Exercise description: Repeat the entries shown below with every word and mark intact.

Stored items
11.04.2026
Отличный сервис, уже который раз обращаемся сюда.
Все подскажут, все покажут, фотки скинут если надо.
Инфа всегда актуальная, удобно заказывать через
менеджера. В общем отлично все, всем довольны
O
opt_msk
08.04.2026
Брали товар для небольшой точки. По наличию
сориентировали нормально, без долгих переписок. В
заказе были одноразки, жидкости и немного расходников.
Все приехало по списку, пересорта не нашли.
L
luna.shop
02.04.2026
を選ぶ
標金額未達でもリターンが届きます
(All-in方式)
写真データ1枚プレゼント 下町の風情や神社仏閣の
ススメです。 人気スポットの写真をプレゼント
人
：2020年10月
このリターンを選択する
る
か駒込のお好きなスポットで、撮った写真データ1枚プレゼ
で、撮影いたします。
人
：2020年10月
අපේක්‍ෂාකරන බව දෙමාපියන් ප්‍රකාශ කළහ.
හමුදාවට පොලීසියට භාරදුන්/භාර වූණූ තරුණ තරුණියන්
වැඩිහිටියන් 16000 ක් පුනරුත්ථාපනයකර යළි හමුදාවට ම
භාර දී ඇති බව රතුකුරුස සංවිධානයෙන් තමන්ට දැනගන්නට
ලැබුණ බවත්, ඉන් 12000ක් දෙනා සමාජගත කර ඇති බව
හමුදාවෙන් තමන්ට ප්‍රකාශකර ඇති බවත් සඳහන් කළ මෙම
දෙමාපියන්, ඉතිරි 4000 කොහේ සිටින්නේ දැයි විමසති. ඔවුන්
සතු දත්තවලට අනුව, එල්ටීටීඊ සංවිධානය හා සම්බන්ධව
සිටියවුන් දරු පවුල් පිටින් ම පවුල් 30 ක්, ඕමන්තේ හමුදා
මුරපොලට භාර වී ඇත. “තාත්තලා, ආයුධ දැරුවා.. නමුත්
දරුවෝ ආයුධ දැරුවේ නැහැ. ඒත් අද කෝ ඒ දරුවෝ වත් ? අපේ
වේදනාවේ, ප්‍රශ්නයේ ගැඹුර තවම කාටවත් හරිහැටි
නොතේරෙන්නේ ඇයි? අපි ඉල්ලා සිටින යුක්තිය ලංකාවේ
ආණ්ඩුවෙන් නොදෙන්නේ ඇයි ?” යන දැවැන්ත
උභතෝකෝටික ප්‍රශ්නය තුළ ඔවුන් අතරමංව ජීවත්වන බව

Result below:
11.04.2026
Отличный сервис, уже который раз обращаемся сюда.
Все подскажут, все покажут, фотки скинут если надо.
Инфа всегда актуальная, удобно заказывать через
менеджера. В общем отлично все, всем довольны
O
opt_msk
08.04.2026
Брали товар для небольшой точки. По наличию
сориентировали нормально, без долгих переписок. В
заказе были одноразки, жидкости и немного расходников.
Все приехало по списку, пересорта не нашли.
L
luna.shop
02.04.2026
を選ぶ
標金額未達でもリターンが届きます
(All-in方式)
写真データ1枚プレゼント 下町の風情や神社仏閣の
ススメです。 人気スポットの写真をプレゼント
人
：2020年10月
このリターンを選択する
る
か駒込のお好きなスポットで、撮った写真データ1枚プレゼ
で、撮影いたします。
人
：2020年10月
අපේක්‍ෂාකරන බව දෙමාපියන් ප්‍රකාශ කළහ.
හමුදාවට පොලීසියට භාරදුන්/භාර වූණූ තරුණ තරුණියන්
වැඩිහිටියන් 16000 ක් පුනරුත්ථාපනයකර යළි හමුදාවට ම
භාර දී ඇති බව රතුකුරුස සංවිධානයෙන් තමන්ට දැනගන්නට
ලැබුණ බවත්, ඉන් 12000ක් දෙනා සමාජගත කර ඇති බව
හමුදාවෙන් තමන්ට ප්‍රකාශකර ඇති බවත් සඳහන් කළ මෙම
දෙමාපියන්, ඉතිරි 4000 කොහේ සිටින්නේ දැයි විමසති. ඔවුන්
සතු දත්තවලට අනුව, එල්ටීටීඊ සංවිධානය හා සම්බන්ධව
සිටියවුන් දරු පවුල් පිටින් ම පවුල් 30 ක්, ඕමන්තේ හමුදා
මුරපොලට භාර වී ඇත. “තාත්තලා, ආයුධ දැරුවා.. නමුත්
දරුවෝ ආයුධ දැරුවේ නැහැ. ඒත් අද කෝ ඒ දරුවෝ වත් ? අපේ
වේදනාවේ, ප්‍රශ්නයේ ගැඹුර තවම කාටවත් හරිහැටි
නොතේරෙන්නේ ඇයි? අපි ඉල්ලා සිටින යුක්තිය ලංකාවේ
ආණ්ඩුවෙන් නොදෙන්නේ ඇයි ?” යන දැවැන්ත
උභතෝකෝටික ප්‍රශ්නය තුළ ඔවුන් අතරමංව ජීවත්වන බව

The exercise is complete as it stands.